When The Walls Broke.
- Mast Culture

- Jul 10, 2025
- 2 min read
By Insha
"It's lurking behind those shadows, And not just within shadows, as it should be. Now, it hides in plain sight, Under my bed, between my walls, not bothered, not even by light. It tries to reach me, its finger slowly breaking through the walls. Its hand extends to grab me by my throat. But how can it be here? I engraved it in those walls years ago; it promised it wouldn't return.
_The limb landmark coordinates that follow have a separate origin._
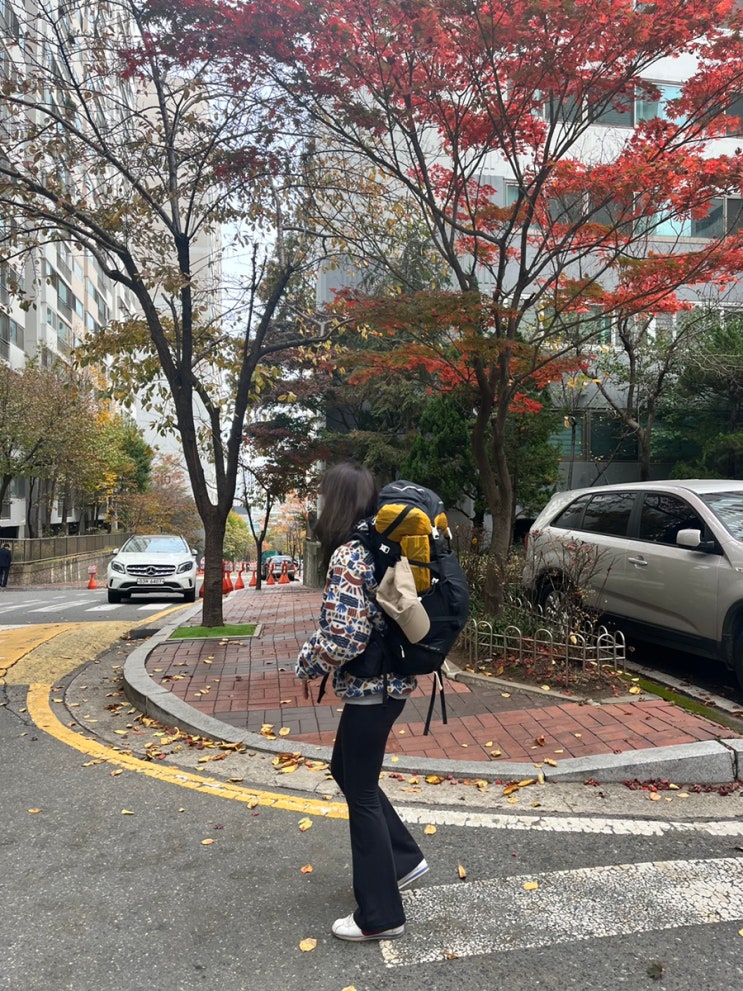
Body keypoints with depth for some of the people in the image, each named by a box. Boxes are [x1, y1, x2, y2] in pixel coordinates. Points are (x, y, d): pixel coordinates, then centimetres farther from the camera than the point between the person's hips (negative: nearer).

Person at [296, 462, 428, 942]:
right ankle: (405, 858, 37)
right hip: (389, 681, 9)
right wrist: (319, 648, 14)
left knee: (361, 794, 7)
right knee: (347, 769, 25)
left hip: (370, 688, -9)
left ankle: (380, 916, 23)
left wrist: (307, 663, -8)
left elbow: (344, 638, -26)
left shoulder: (347, 557, -22)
It promised, it promised, it promised. Then why do I feel its breath on my skin? Its gaze follows me everywhere. How could it be here when it's supposed to be in my room, just my room? But now, I feel like it's everywhere—in every wall I see, in every mirror I pass. Even my shadow somehow looks like a blend of it. Why? Why is it doing this? Did it lie about disappearing forever? Did it lie, saying my wounds would heal with time and that it would never cause me any more harm? Its eyes look at me like they will drown me even in the shallowest of water. How do I fight it? How do I put it behind those walls again? How do I make its eyes stop following me everywhere? How? How? How? Will it drown me this time or make me choke on my own blood, or will it twist my heart so tight that there's not even a single drop of blood left? I feel like whatever it is, I won't escape it this time. I won't be able to put it back inside those walls. There's a voice in my head screaming, telling me to hide, but I think it's enough. This time I won't stop it; this time I won't trick it; this time I won't fight back. I won't, I won't, I won't. This time I will embrace it. This time I will let it take me. This time I will gaze into the abyss as the abyss gazes back."